• Poles don't know how to save money
  • 01.11.2008

Poles do not save money because they don’t know how to. Perhaps recession will teach them, writes Newsweek. The following joke is a good illustration of the popular attitude to saving.

Weeklies reviewed by Krystyna Kolosowska.

Mom says to little Jasio: Son, we want to save money for a new car. Dad will quit smoking and I will not buy new clothes. What are you going to do? – Me? I will not go to school – Jasio replies. According to a recent survey, more than a half of Poles spend all the money they earn. Only seven percent save part of their salary each month. In 2007 only 38 percent of Poles had any savings at all. What is more, those who save, choose the less profitable forms of saving, like bank accounts. Why is this happening? The answer is simple: firstly - Poles are still in the process of building their wealth, secondly – they have not had time to learn how to save. The banking and capital system has been built for less than 20 years here. This is definitely too short period of time to educate the whole society. That is why a half of the people surveyed say they are guided by their intuition rather than expert knowledge when it comes to saving. Now, the global financial crisis has prompted many Poles to take unwise decisions, like moving their money from investment funds to bank accounts. More and more often people pay out money from their accounts and terminate their deposit contracts. Fortunately, most Poles still keep their money on bank accounts and they are right. There is no risk of any bank collapsing in Poland and deposits are guaranteed. On the other hand, the crisis can teach Poles a good lesson. Thanks to it they can learn about the risk of investing in various financial instruments and the importance of saving for the future, Newsweek writes.

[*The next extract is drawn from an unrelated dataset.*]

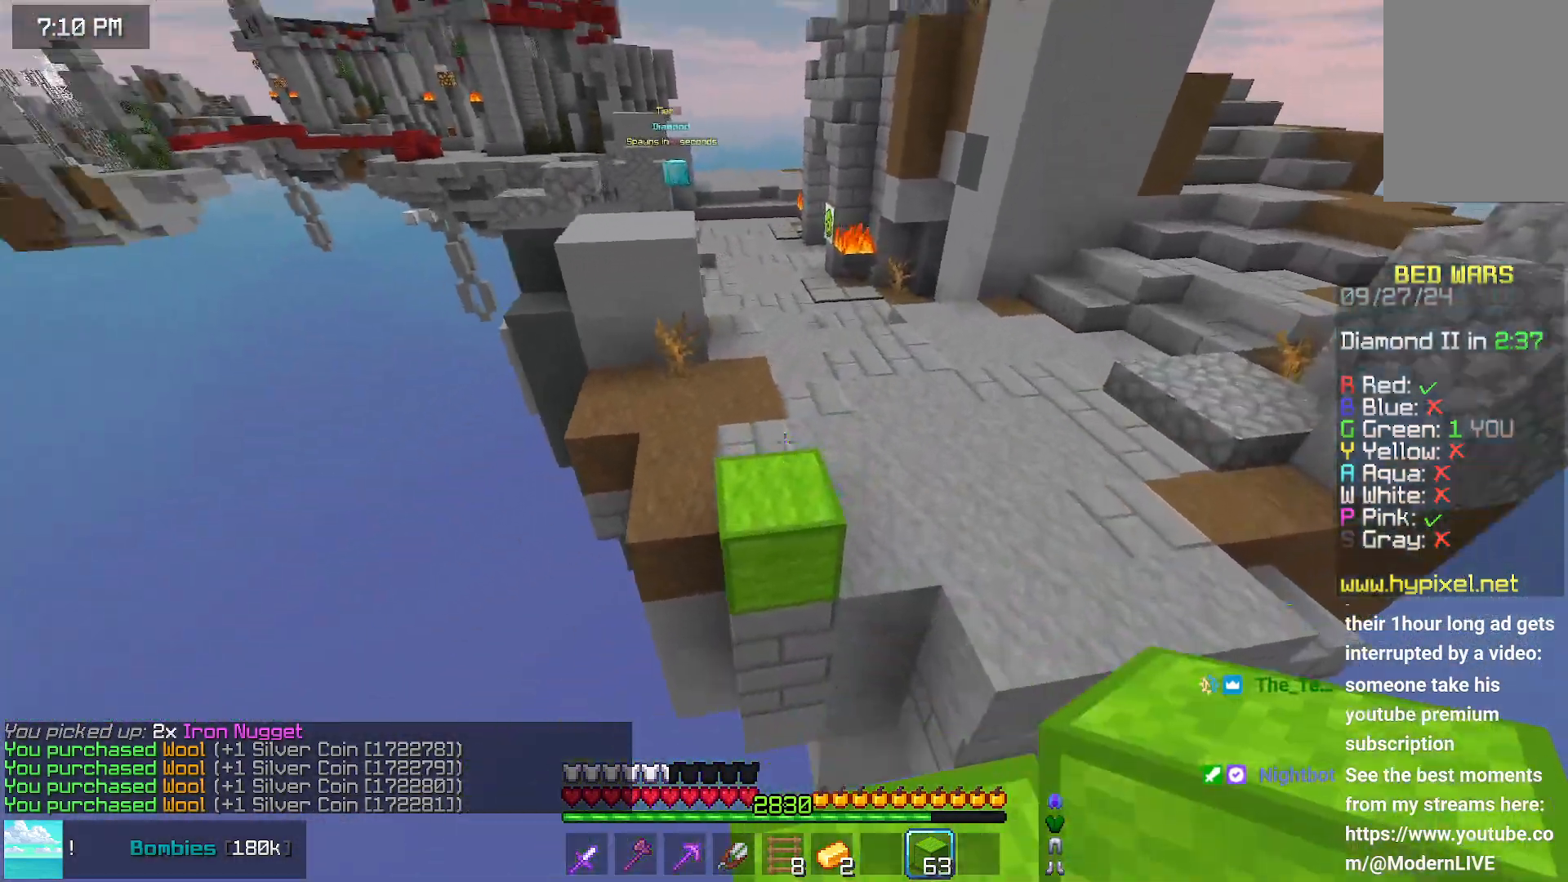
{"keys": ["space", "up"], "mouse": [], "events": []}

Polityka comments on Poland’s plan to enter the euro zone on January 1, 2012. This will not be easy, what with the global financial crisis making an impact also on the Polish economy. The best time – the years 2005-2007 – was wasted by the then ruling Law and Justice. Today, we can envy the Slovaks that the several year long process of preparations is behind them – Slovakia adopts the euro on January 1 and despite the financial crisis in the world, it is not experiencing any major upheavals. Poland, the Czech Republic and Hungary can regret that they have not taken a similar road, says Polityka

Gazeta Polska is worried that Polish shipyards may land up in the hands of the Russians. It points out that the Gdansk shipyard is owned by the Ukrainian group ISD Donbas, which is intent on buying also the Gdynia Shipyard. Treasury minister Aleksander Grad has admitted that restructuring plans, which Poland presented to the European Commission, were prepared by prospective investors, that is Donbas and Norwegians, who want to buy the Szczecin Shipyard. Since July Donbas has been conducting talks about a merger with the Russian steel concern owned by Roman Abramowicz. Gazeta Polska asks if it makes sense at all to privatize Polish shipyards at the time of a global financial crisis and when other European countries are nationalizing enterprises of  key importance to their economy.

‘We are going to a masquerade ball in East Berlin’ – that’s how a Polish intelligence office Jan Pieterwas explained the look of his car to a West German customs official. Wprost writes that Pieterwas and another man, an intelligence major employed as a diplomat in the embassy of communist Poland in Bonn, were crossing into GDR in August 1982. The car boot was half open and protruding from it was a warhead of an anti-tank missile, painted in loud colors. Next to it lay all sorts of gadgets, masks and costumes – ostensibly meant for a masquerade ball. The customs official accepted this explanation. Such was the end of a major intelligence operation, thanks to which one of the most modern missiles at that time landed up in communist Poland. The weekly says, however, that the theft of military technology actually was not the main task of the intelligence service. Among its main achievements were: the composition of aspirin, the washing powder Ixi, construction of the Frania washing machine, the production technology for integrated circuits, bearings and whole car engines. The economy of communist Poland functioned chiefly thanks to technologies stolen from the West, Wprost says.

Przekroj laments the state of sex education at Polish schools. Though under the anti-abortion law, schools have to organize such lessons, in practice the classes are optional and are conducted on an on-and-off basis by poorly prepared teachers. What is more, they use archaic manuals promoting a conservative, Catholic point of view. It is hardly surprising, therefore, that every year 20 thousand babies are born to girls below 18. Leftist MPs have come up with an initiative of amending the law. They want to introduce obligatory sex education classes, conducted by highly qualified teachers. Przekroj expects, however, that the bill will be rejected, falling victim to ideological disputes in the parliament.